> Information shown
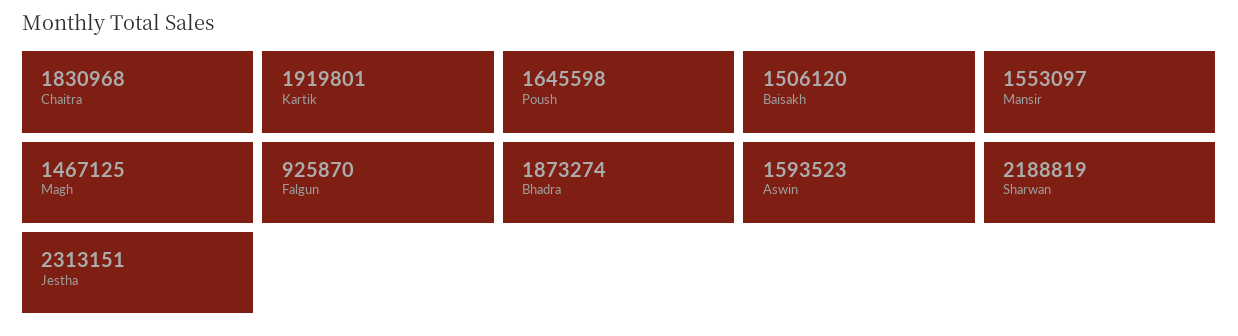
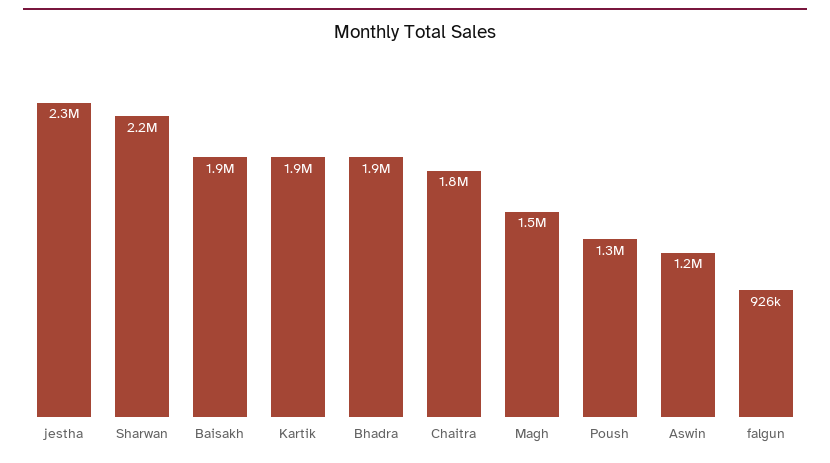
  {
    "Chaitra": 1830968,
    "Kartik": 1919801,
-   "Poush": 1645598,
+   "Poush": 1300000,
-   "Baisakh": 1506120,
+   "Baisakh": 1900000,
-   "Mansir": 1553097,
    "Magh": 1467125,
    "Falgun": 925870,
    "Bhadra": 1873274,
-   "Aswin": 1593523,
+   "Aswin": 1200000,
    "Sharwan": 2188819,
    "Jestha": 2313151
  }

> Problem description
Set down every line above exactly, pictures excluded.

> Solution for this task
  {
    "Chaitra": 1830968,
    "Kartik": 1919801,
-   "Poush": 1645598,
+   "Poush": 1300000,
-   "Baisakh": 1506120,
+   "Baisakh": 1900000,
-   "Mansir": 1553097,
    "Magh": 1467125,
    "Falgun": 925870,
    "Bhadra": 1873274,
-   "Aswin": 1593523,
+   "Aswin": 1200000,
    "Sharwan": 2188819,
    "Jestha": 2313151
  }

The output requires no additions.